╭─ LESETEXT

ÖKO-TEST 20 Spieluhren
Krach statt Einschlafhilfe
Es gibt kaum ein Kinderbettchen, in dem keine Spieluhr liegt. Welch Gefahrenpotenzial in diesem Spielzeug jedoch steckt, hat nun das Frankfurter Verbrauchermagazin ÖKO-TEST ans Tageslicht gebracht. Die Untersuchung von 20 Modellen zeigte, dass die Mehrzahl von ihnen viel zu laut ist. „Fünf Uhren beschallen die Babys mit mehr als 80 Dezibel“, berichtet Chefredakteur Jürgen Stellpflug. „Damit überschreiten sie den Wert, der laut der Spielzeugnorm EN71 maximal für ohrnahes Spielzeug erlaubt ist.“ Babys sind nicht in der Lage, sich bei Krach die Ohren zuzuhalten. Die Folge von lauten Geräuschen können neben Hörschäden auch andere gesundheitliche Beeinträchtigungen sein.

╰─

ANWEISUNGEN
**1)** Beantworten Sie anhand des Textes über Spieluhren diese Fragen:
(a) Wie viele Modelle wurden untersucht?
(b) Wie viele Uhren beschallen Babys mit mehr als 80 Dezibel?
(c) Welche Spielzeugnorm wird genannt?
**2)** Entscheiden Sie für jede Aussage, ob sie mit dem Text über Spieluhren übereinstimmt:
(a) Die Mehrzahl der untersuchten Modelle ist zu laut.
(b) ÖKO-TEST ist ein Verbrauchermagazin aus München.
(c) Babys können sich bei Krach die Ohren zuhalten.
**3)** Führen Sie den Text über Spieluhren nach seinem letzten Satz weiter.
Die Datensätze stammen aus einer anderen Quelle.

╭─ DATENAUSZUG

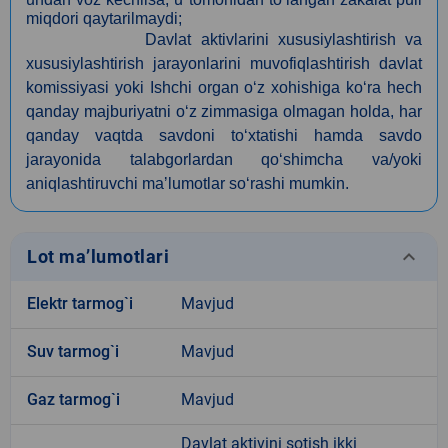
miqdori qaytarilmaydi;
Davlat aktivlarini xususiylashtirish va
xususiylashtirish jarayonlarini muvofiqlashtirish davlat
komissiyasi yoki Ishchi organ o‘z xohishiga ko‘ra hech
qanday majburiyatni o‘z zimmasiga olmagan holda, har
qanday vaqtda savdoni to‘xtatishi hamda savdo
jarayonida talabgorlardan qo‘shimcha va/yoki
aniqlashtiruvchi maʼlumotlar so‘rashi mumkin.
keyboard_arrow_down
Lot ma’lumotlari
Elektr tarmog`i
Mavjud
Suv tarmog`i
Mavjud
Gaz tarmog`i
Mavjud
Davlat aktivini sotish ikki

╰─

LÖSUNGEN
**1)**
(a) 20 Modelle
(b) Fünf Uhren
(c) EN71

**2)**
(a) Ja: „dass die Mehrzahl von ihnen viel zu laut ist“
(b) Nein: „das Frankfurter Verbrauchermagazin ÖKO-TEST“
(c) Nein: „Babys sind nicht in der Lage, sich bei Krach die Ohren zuzuhalten.“

**3)**
Doch nicht nur der hohe Lärmpegel mancher Spieluhren gibt Anlass zur Kritik. Bei drei Produkten fand das beauftragte Labor den Farbstoffbestandteil Anilin, der sich im Tierversuch als krebserzeugend erwiesen hat. Der Preis gibt wieder einmal keinen Aufschluss über die Qualität des Spielzeugs. So entdeckte das Labor bei der teuersten Spieluhr im Test verschiedene polybromierte Flammschutzmittel, die teilweise in Elektro- und Elektronikgeräten sogar verboten sind. „Die Diskussion darüber, ob es sich bei einer Plüsch-Spieluhr um ein Elektro- oder Elektronikgerät handelt, ist unserer Sicht nach müßig. Wir sind der Ansicht, dass derartige Stoffe nicht in Spielzeug verwendet werden dürfen“, hebt Jürgen Stellpflug hervor. ÖKO-TEST empfiehlt Eltern, die bereits eine der schlecht getesteten Spieluhren gekauft haben, diese in das Geschäft zurückzubringen. Es besteht zwar kein gesetzlicher Anspruch auf Rückgabe, doch viele Geschäfte reagieren einsichtig.
Die aktuelle Ausgabe vom ÖKO-TEST-Magazin Oktober 2009 gibt es ab dem 25. September 2009 im Zeitschriftenhandel. Das Heft kostet 3,80 Euro.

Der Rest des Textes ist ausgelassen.